Recorded information:
----------------------------------------

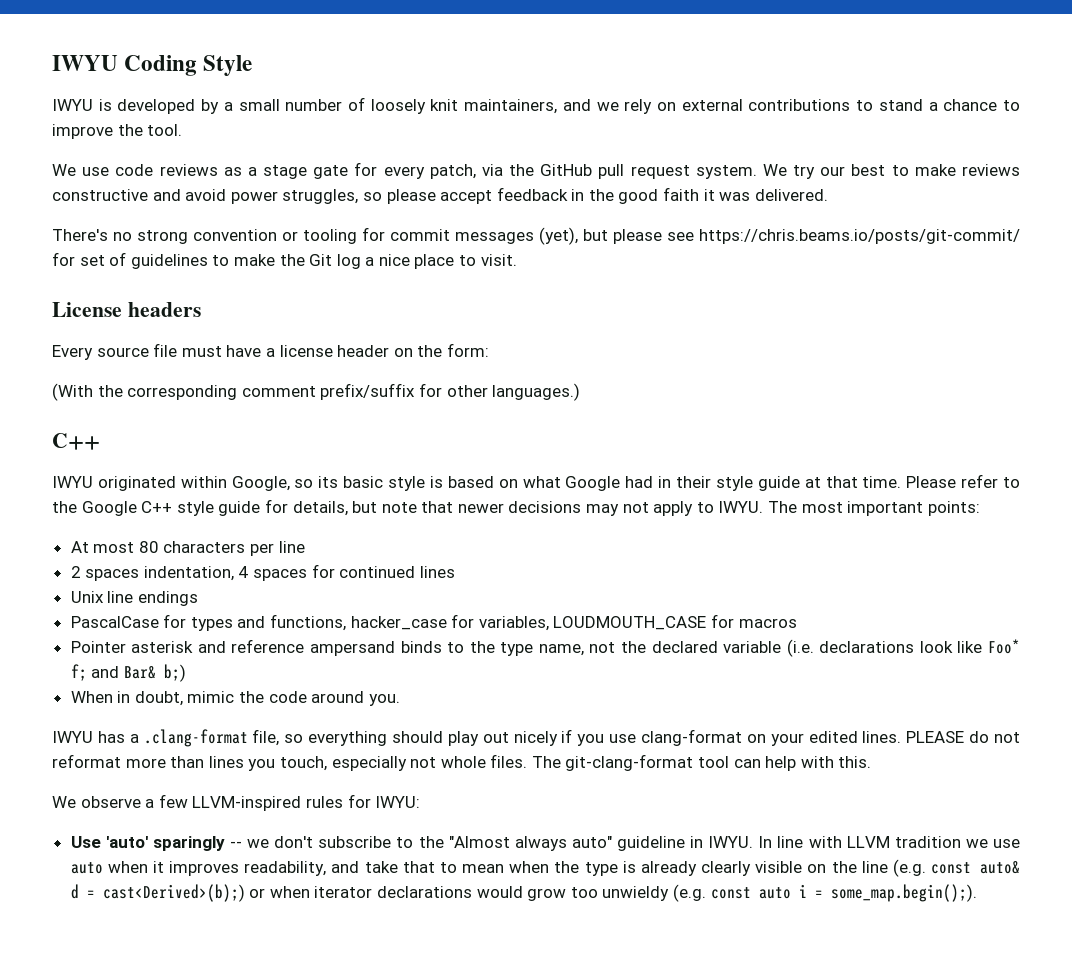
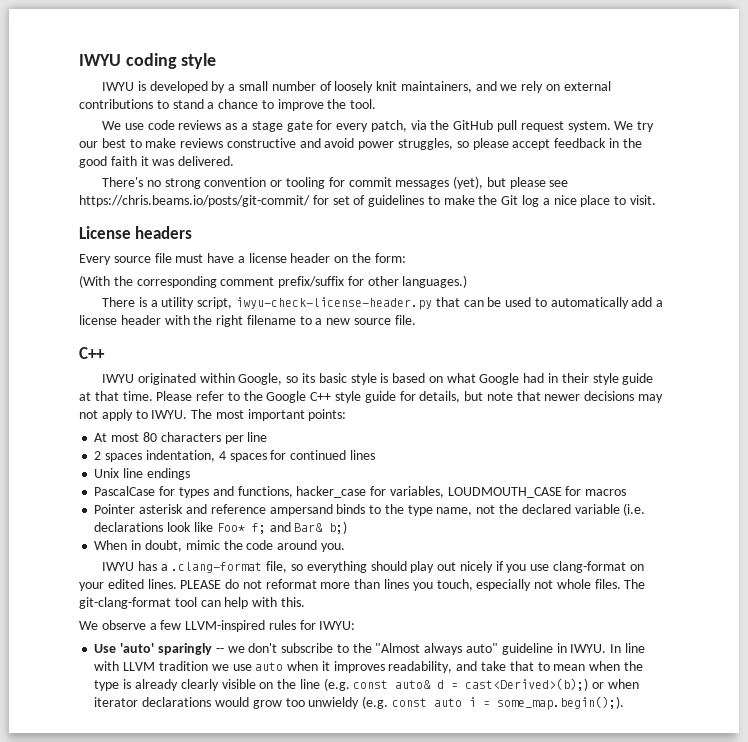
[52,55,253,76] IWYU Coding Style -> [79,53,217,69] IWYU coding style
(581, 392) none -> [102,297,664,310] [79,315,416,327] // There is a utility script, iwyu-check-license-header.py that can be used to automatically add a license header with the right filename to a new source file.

----------------------------------------

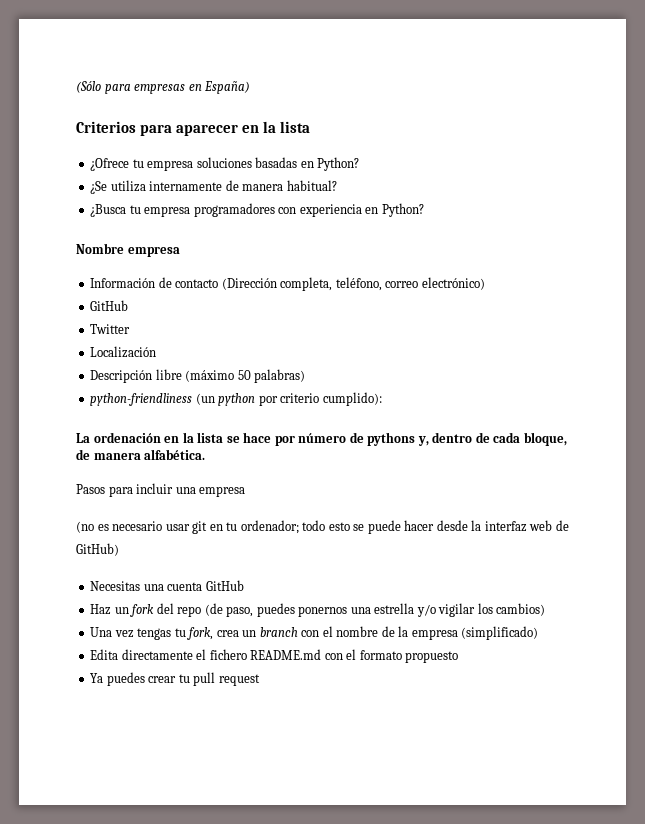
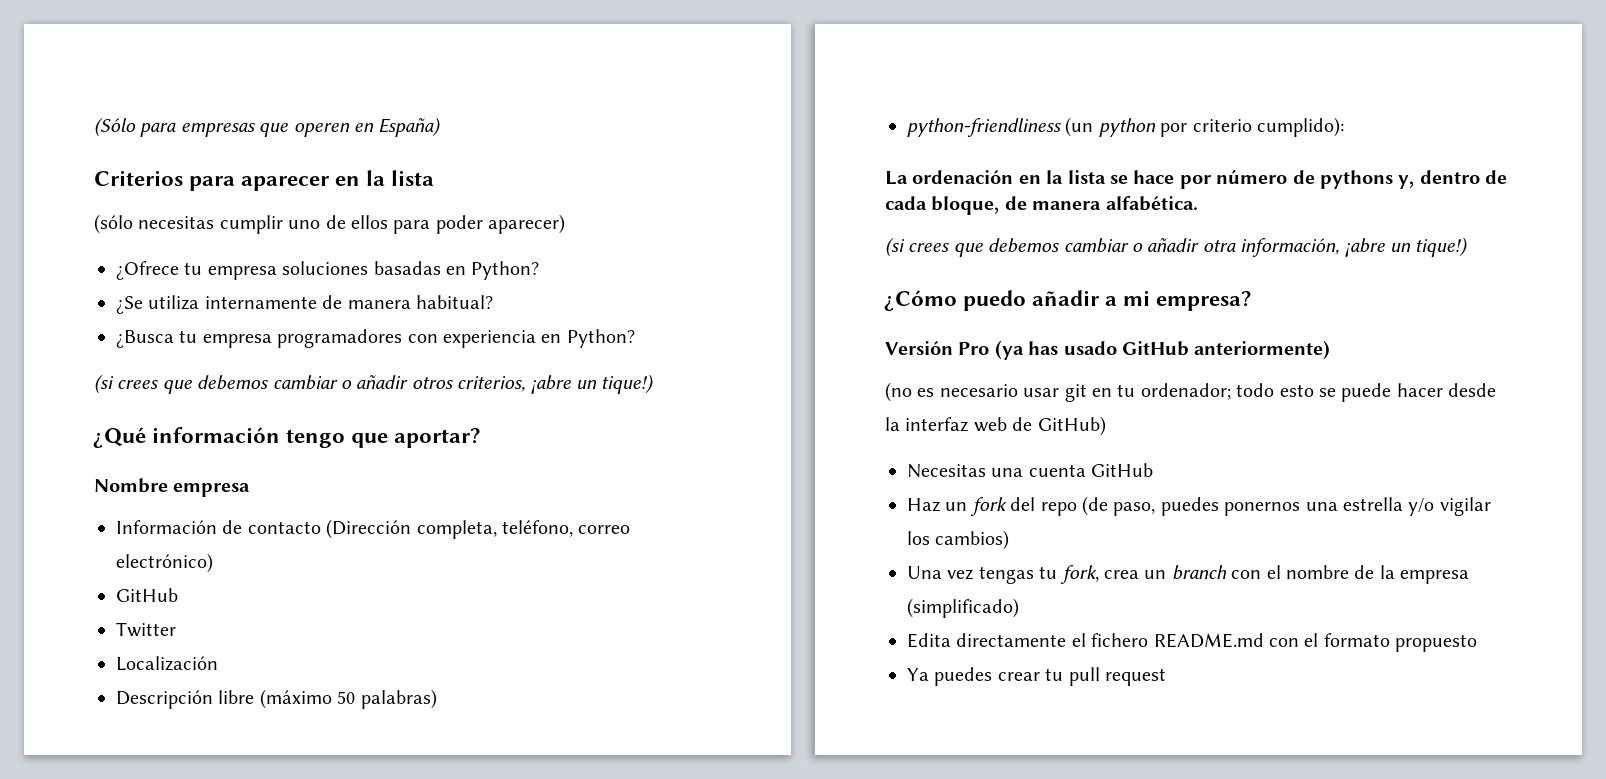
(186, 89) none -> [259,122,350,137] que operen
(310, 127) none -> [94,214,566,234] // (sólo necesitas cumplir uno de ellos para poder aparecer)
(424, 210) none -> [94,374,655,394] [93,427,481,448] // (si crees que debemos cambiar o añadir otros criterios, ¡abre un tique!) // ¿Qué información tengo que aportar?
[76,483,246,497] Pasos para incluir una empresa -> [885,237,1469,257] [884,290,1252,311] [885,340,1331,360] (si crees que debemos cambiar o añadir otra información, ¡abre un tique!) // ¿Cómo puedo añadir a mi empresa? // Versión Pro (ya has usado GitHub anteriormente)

----------------------------------------

Task: In the data above, which lines lie between the line with "[52,55,253,76] IWYU Coding" and the line with "(581, 392) none", inclusive? Print those lines exactly and nothing else.

Task answer:
[52,55,253,76] IWYU Coding Style -> [79,53,217,69] IWYU coding style
(581, 392) none -> [102,297,664,310] [79,315,416,327] // There is a utility script, iwyu-check-license-header.py that can be used to automatically add a license header with the right filename to a new source file.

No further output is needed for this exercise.